═════ SUPPLIED ENTRIES

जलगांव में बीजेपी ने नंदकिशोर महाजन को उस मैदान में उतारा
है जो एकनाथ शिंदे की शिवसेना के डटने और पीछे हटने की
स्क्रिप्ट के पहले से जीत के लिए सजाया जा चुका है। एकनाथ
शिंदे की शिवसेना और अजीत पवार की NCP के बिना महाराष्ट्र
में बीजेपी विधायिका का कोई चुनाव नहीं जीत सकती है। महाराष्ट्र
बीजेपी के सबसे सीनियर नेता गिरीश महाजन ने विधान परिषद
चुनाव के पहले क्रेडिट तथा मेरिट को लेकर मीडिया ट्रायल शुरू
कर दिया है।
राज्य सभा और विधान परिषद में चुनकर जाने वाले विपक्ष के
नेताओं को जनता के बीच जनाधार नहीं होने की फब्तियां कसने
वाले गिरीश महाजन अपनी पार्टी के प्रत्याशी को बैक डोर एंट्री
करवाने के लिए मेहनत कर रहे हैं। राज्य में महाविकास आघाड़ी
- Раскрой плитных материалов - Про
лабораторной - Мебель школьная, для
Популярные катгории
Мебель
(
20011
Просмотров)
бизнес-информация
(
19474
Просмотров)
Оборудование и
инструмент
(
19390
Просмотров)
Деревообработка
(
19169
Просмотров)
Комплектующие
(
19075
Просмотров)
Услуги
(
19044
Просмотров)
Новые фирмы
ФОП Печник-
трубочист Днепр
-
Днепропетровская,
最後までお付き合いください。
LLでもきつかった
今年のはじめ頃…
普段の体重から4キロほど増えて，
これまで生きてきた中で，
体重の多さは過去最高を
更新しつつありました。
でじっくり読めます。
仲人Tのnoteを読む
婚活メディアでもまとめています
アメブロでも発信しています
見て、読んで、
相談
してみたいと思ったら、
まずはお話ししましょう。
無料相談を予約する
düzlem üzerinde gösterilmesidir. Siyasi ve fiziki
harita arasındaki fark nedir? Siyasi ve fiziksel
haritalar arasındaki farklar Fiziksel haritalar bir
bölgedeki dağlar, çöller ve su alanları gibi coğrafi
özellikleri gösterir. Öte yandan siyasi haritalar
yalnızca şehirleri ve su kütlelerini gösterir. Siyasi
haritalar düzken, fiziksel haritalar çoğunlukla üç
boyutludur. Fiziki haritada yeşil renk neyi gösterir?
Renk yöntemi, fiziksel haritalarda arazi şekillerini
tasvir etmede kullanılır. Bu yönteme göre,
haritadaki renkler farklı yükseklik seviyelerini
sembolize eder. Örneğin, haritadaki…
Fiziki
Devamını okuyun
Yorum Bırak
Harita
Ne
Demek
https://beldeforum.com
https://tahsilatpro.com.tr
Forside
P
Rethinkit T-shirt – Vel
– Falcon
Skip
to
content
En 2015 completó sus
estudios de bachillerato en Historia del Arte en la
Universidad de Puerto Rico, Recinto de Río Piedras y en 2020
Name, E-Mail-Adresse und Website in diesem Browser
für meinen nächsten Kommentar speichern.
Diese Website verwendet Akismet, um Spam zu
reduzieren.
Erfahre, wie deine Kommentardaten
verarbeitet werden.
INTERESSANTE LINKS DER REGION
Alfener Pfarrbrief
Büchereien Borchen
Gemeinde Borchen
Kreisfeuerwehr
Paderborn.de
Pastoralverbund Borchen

══════════

WORK ORDER: Change "Просмотров" to "Views" everywhere it occurs from the start of the records through the line that contains "yalnızca şehirleri ve". Write those lines out again, with everything else left unchanged.

PROBLEM SOLUTION:
जलगांव में बीजेपी ने नंदकिशोर महाजन को उस मैदान में उतारा
है जो एकनाथ शिंदे की शिवसेना के डटने और पीछे हटने की
स्क्रिप्ट के पहले से जीत के लिए सजाया जा चुका है। एकनाथ
शिंदे की शिवसेना और अजीत पवार की NCP के बिना महाराष्ट्र
में बीजेपी विधायिका का कोई चुनाव नहीं जीत सकती है। महाराष्ट्र
बीजेपी के सबसे सीनियर नेता गिरीश महाजन ने विधान परिषद
चुनाव के पहले क्रेडिट तथा मेरिट को लेकर मीडिया ट्रायल शुरू
कर दिया है।
राज्य सभा और विधान परिषद में चुनकर जाने वाले विपक्ष के
नेताओं को जनता के बीच जनाधार नहीं होने की फब्तियां कसने
वाले गिरीश महाजन अपनी पार्टी के प्रत्याशी को बैक डोर एंट्री
करवाने के लिए मेहनत कर रहे हैं। राज्य में महाविकास आघाड़ी
- Раскрой плитных материалов - Про
лабораторной - Мебель школьная, для
Популярные катгории
Мебель
(
20011
Views)
бизнес-информация
(
19474
Views)
Оборудование и
инструмент
(
19390
Views)
Деревообработка
(
19169
Views)
Комплектующие
(
19075
Views)
Услуги
(
19044
Views)
Новые фирмы
ФОП Печник-
трубочист Днепр
-
Днепропетровская,
最後までお付き合いください。
LLでもきつかった
今年のはじめ頃…
普段の体重から4キロほど増えて，
これまで生きてきた中で，
体重の多さは過去最高を
更新しつつありました。
でじっくり読めます。
仲人Tのnoteを読む
婚活メディアでもまとめています
アメブロでも発信しています
見て、読んで、
相談
してみたいと思ったら、
まずはお話ししましょう。
無料相談を予約する
düzlem üzerinde gösterilmesidir. Siyasi ve fiziki
harita arasındaki fark nedir? Siyasi ve fiziksel
haritalar arasındaki farklar Fiziksel haritalar bir
bölgedeki dağlar, çöller ve su alanları gibi coğrafi
özellikleri gösterir. Öte yandan siyasi haritalar
yalnızca şehirleri ve su kütlelerini gösterir. Siyasi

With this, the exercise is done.